Estimation of Texture Variation in Malaria Diagnosis

  • A. Vijayalakshmi
  • B. Rajesh Kanna
  • Shanthi Banukumar
Conference paper
Part of the Lecture Notes in Electrical Engineering book series (LNEE, volume 490)


Malaria parasite has been visually inspected from the Giemsa-stained blood smear image using light microscope. The trained technicians are needed to screen the malaria from the microscope; this manual inspection requires more time. To reduce the problems in manual inspection, nowadays pathologist moves to the digital image visual inspection. The computer-aided microscopic image examination will improve the consistency in detection, and even a semiskilled laboratory technician can be employed for diagnosis. Most of the computer-aided malaria parasite detection consists of four stages namely preprocessing of blood smear images, segmentation of infected erythrocyte, extracting the features, detection of parasite and classification of the parasites. Feature extraction is one of the vital stages to detect and classify the parasite. To carry out feature extraction, geometric, color, and texture-based features are extracted for identifying the infected erythrocyte.
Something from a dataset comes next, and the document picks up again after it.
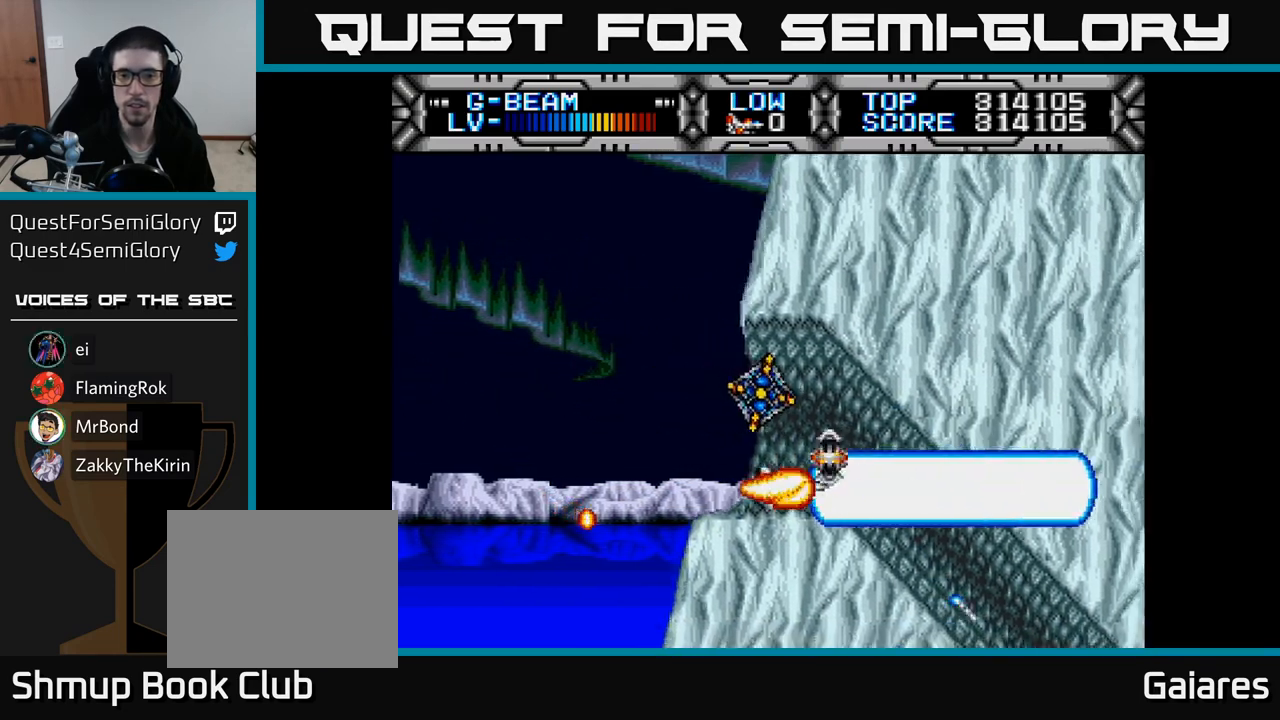
{"buttons": ["X", "DPAD_UP"], "right_stick": "center", "events": [[150, "DPAD_UP", "down"], [167, "DPAD_LEFT", "up"]]}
Among these clause of features, texture might be considered as a very fine feature, and it provides the characteristics of smoothness over the region of interest using the spatial distribution of intensity. The proposed work demonstrates the merit of the texture feature in digital pathology which is prone to vary with respect to change in image brightness. In microscope, brightness of the image could be altered by iris aperture diameter and illumination intensity control knob. However, the existing literature failed to mention the details about these illumination controlling parameters. So the obtained texture feature may not be considered as distinct feature. In this paper, we conducted an experiment to bring out the deviation of texture feature values by changing the brightness of the acquired image by varying the intensity control knob.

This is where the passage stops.